The brains of two cows infected with this new strain were found to look much like the human brains of people with sporadic Creutzfeldt-Jakob disease (CJD), which has not been linked to tainted meat or bovine spongiform encephalopathy (BSE), known as mad cow disease. What has been linked to BSE is new variant (nv) CJD, which has occurred in humans. In fact, around 150 cases of nvCJD have occurred in the United Kingdom, all associated with eating cattle infected with BSE.

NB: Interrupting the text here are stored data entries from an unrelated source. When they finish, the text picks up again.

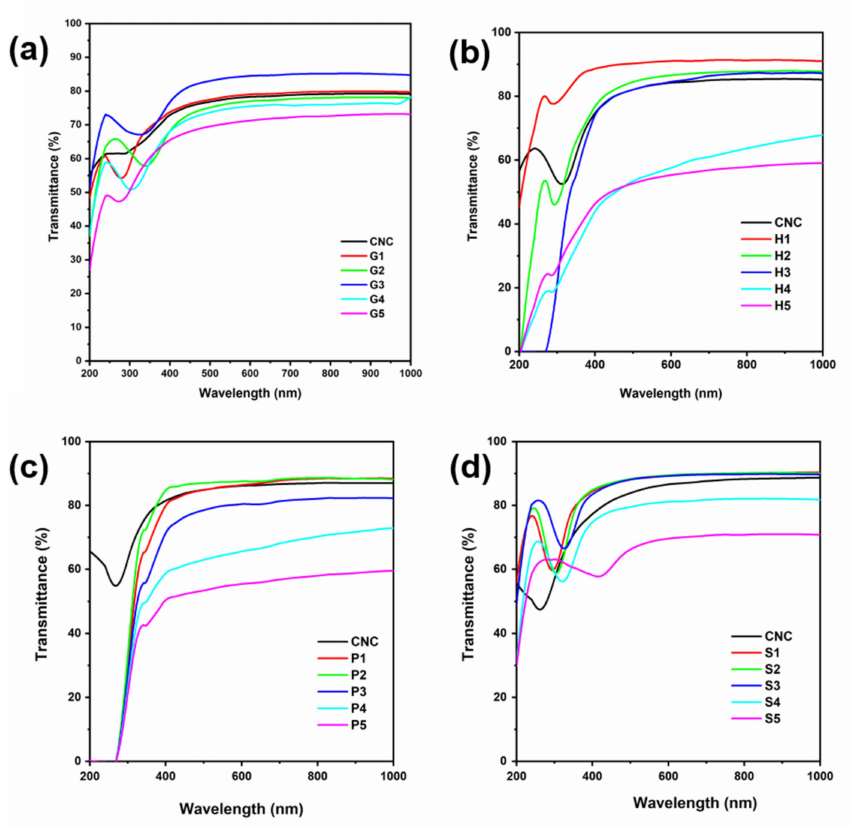
Figure 6. UV–Vis spectra of CNC film and composite films with addition of ( a ) glycine, ( b ) histidine, ( c ) phenylalanine, and ( d )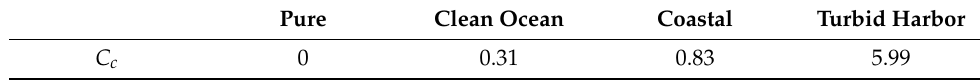
Table 1. Chlorophyll concentration in four types of water (mg/m 3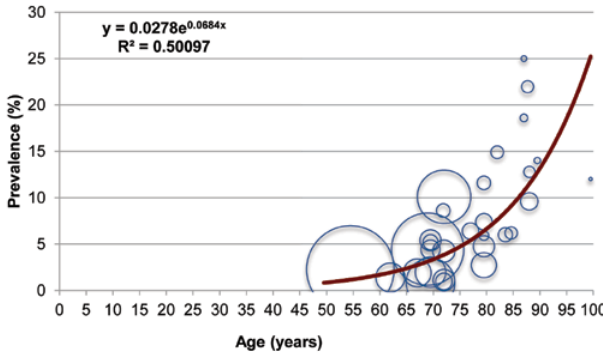
Figure 3 Age–specific prevalence of dementia in Africa based on the information from 10 studies, with sample size underlying each data point presented by the size of each bubble.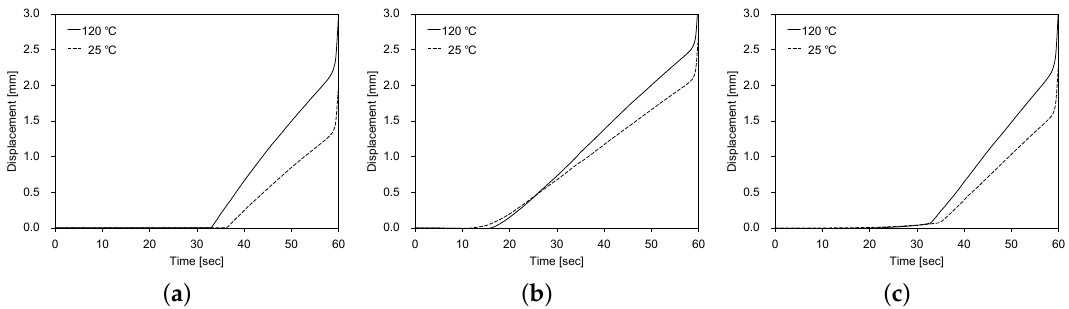
Figure 9. Spring back displacement of the polycarbonate sheet during the depressurization process in both loading cases: ( a ) center point, ( b ) midpoint of major semiaxis, and ( c ) midpoint of minor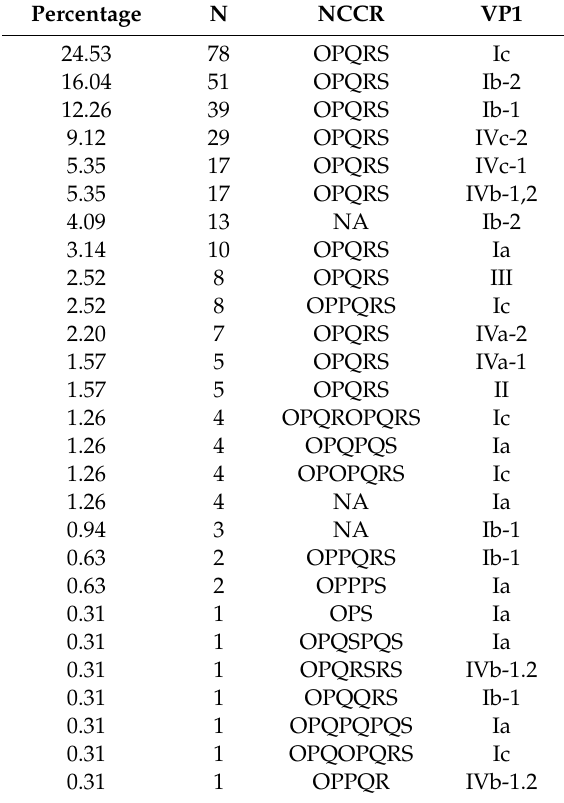
Table S1: List of NCBI accession number of BKPyV genome neighbors, Table S2: Complete BKPyV genotyping record of NCBI BKPyV genome neighbors until March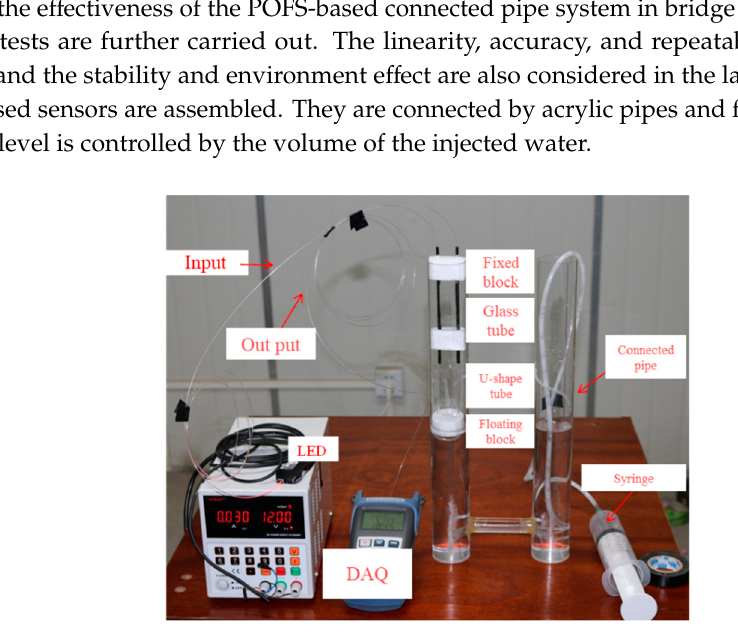
Figure 6. Experimental setup of a liquid level sensor. Note: DAQ = data acquisition; LED = light-emitting diode.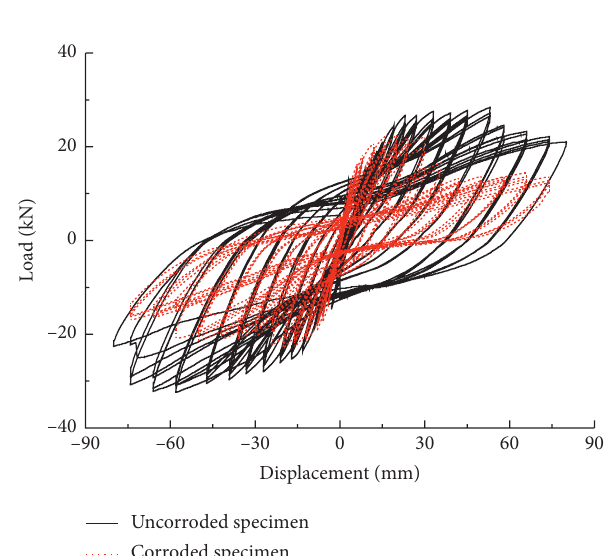
Figure 12: Comparison of hysteresis characteristics between the corroded specimen and uncorroded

The Italian scientists call the new strain bovine amyloidotic spongiform encephalopathy (BASE). This strain appeared in much older cattle, and the prions collected in the olfactory bulb and thalamus instead of in the brain stem. The scientists believe that eating meat with this new strain could produce CJD in people. Current U.S. tests used to find the prions that cause BSE in cows and nvCJD in people may not be able to identify the new strain. Meanwhile, other recent reports of differing types of mad cow disease in Japan and France suggest that many cases diagnosed as sporadic may instead be the result of eating animals with BSE.

The study was led by Dr. Salvatore Monaco and Dr. Gianluigi Zanusso, of the University of Verona (Italy), and was edited by Dr. Stanley Prusiner, awarded a Nobel Prize in 1977 for his work on prions.